TASK REQUIREMENTS: Copy out in full each line in the two blocks below that includes the word "What".

DATASET EXTRACT:
————————

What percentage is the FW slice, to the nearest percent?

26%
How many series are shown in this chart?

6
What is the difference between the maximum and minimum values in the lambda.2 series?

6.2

————————

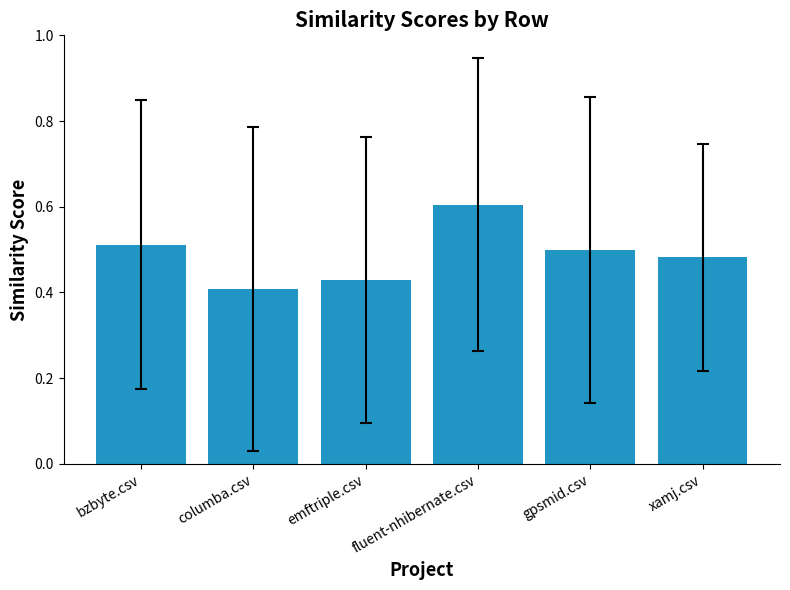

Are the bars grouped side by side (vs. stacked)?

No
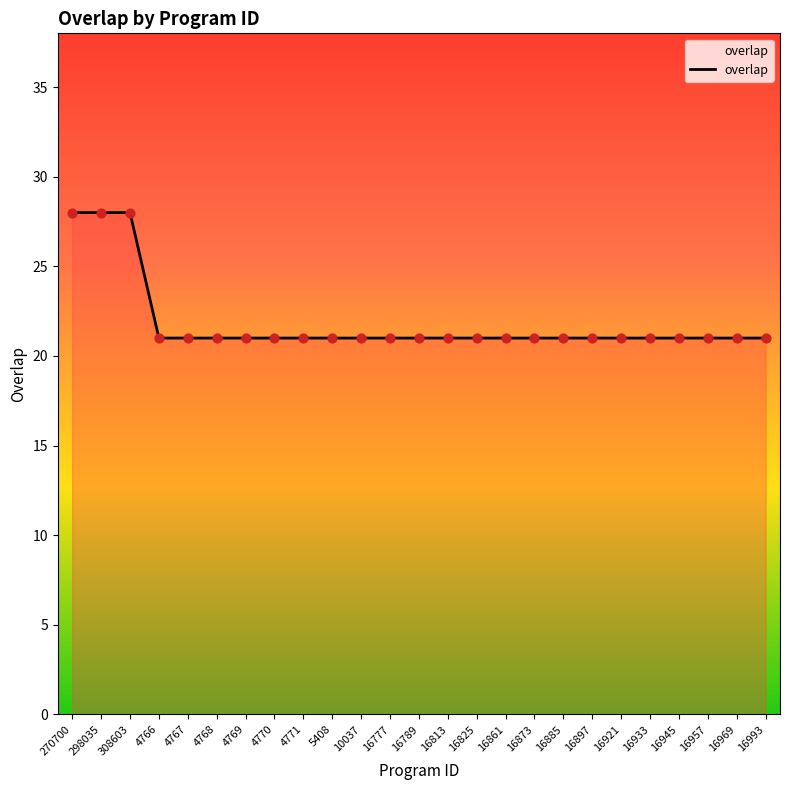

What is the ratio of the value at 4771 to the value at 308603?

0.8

————————

RESULT OF THIS EXERCISE:
What percentage is the FW slice, to the nearest percent?
What is the difference between the maximum and minimum values in the lambda.2 series?
What is the ratio of the value at 4771 to the value at 308603?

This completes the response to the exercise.